DATA EXCERPTS:
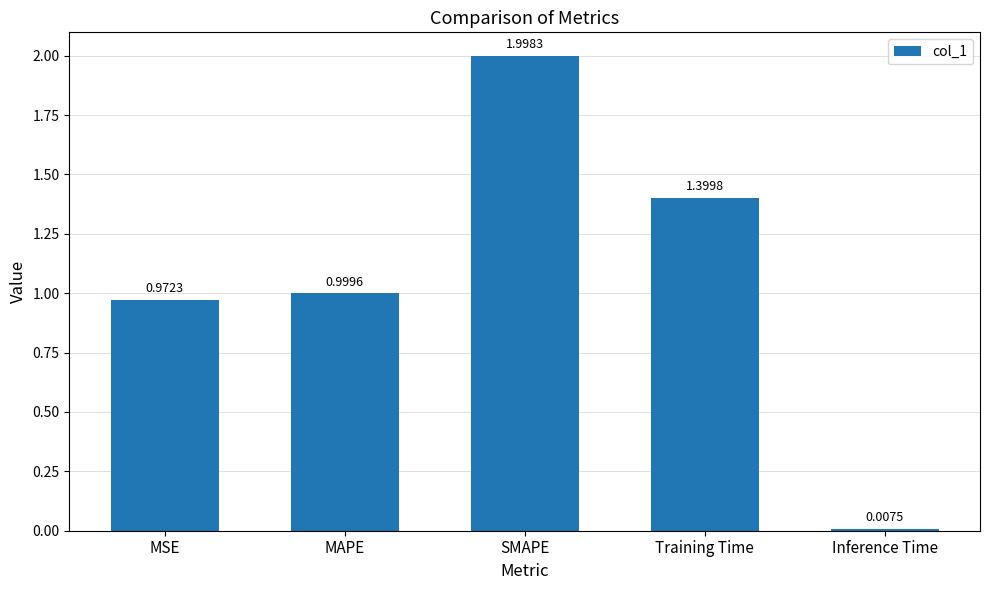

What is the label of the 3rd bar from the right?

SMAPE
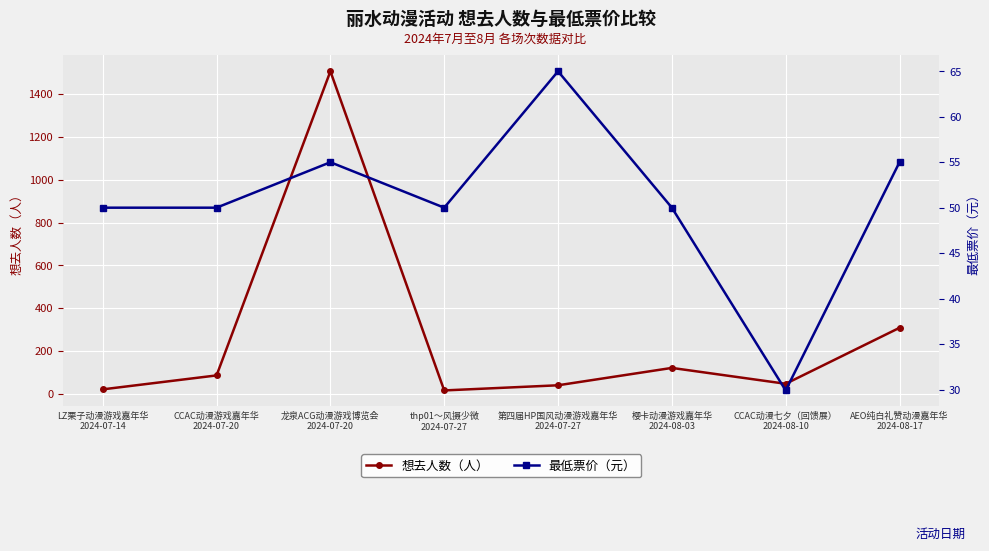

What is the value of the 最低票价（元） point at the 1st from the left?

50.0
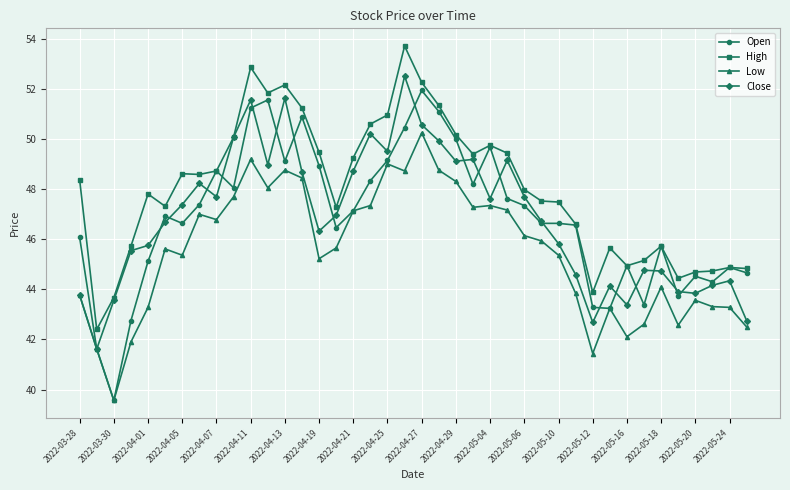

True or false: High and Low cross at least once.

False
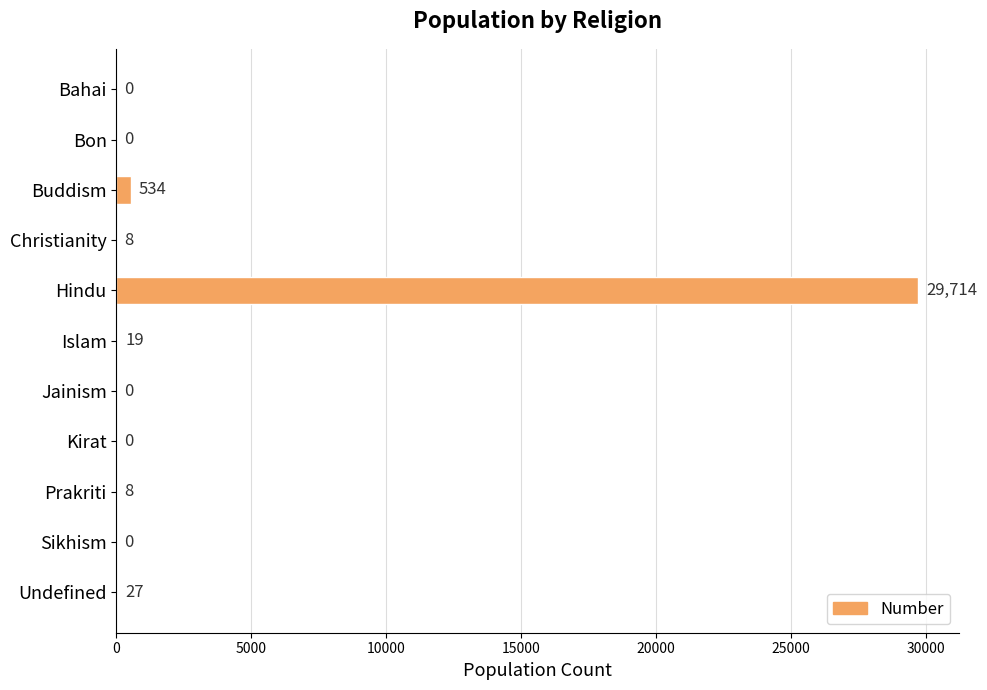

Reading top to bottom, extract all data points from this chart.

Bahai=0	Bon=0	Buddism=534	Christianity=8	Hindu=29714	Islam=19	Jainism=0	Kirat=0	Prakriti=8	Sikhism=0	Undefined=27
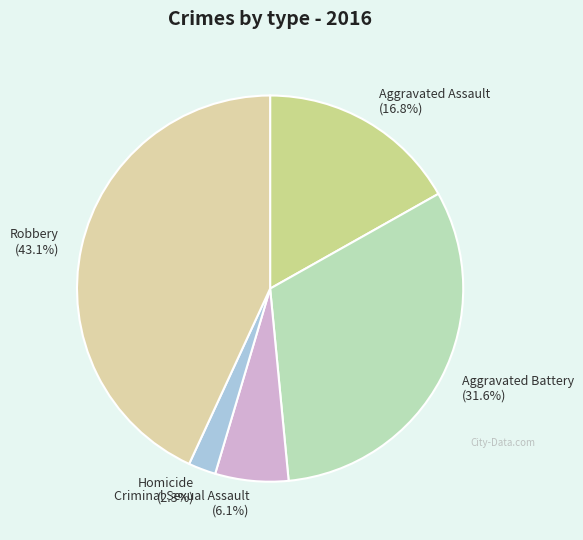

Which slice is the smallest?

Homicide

WHAT YOU SHOULD DO:
Express the lines as a Markdown table with the columns No. and Line, starting at the line containing "True or false: High" and ending at the final line. Omit blank lines and the picture lines.

SOLUTION FOR THIS EXERCISE:
| No. | Line |
|---|---|
| 1 | True or false: High and Low cross at least once. |
| 2 | False |
| 3 | Reading top to bottom, extract all data points from this chart. |
| 4 | Bahai=0	Bon=0	Buddism=534	Christianity=8	Hindu=29714	Islam=19	Jainism=0	Kirat=0	Prakriti=8	Sikhism=0	Undefined=27 |
| 5 | Which slice is the smallest? |
| 6 | Homicide |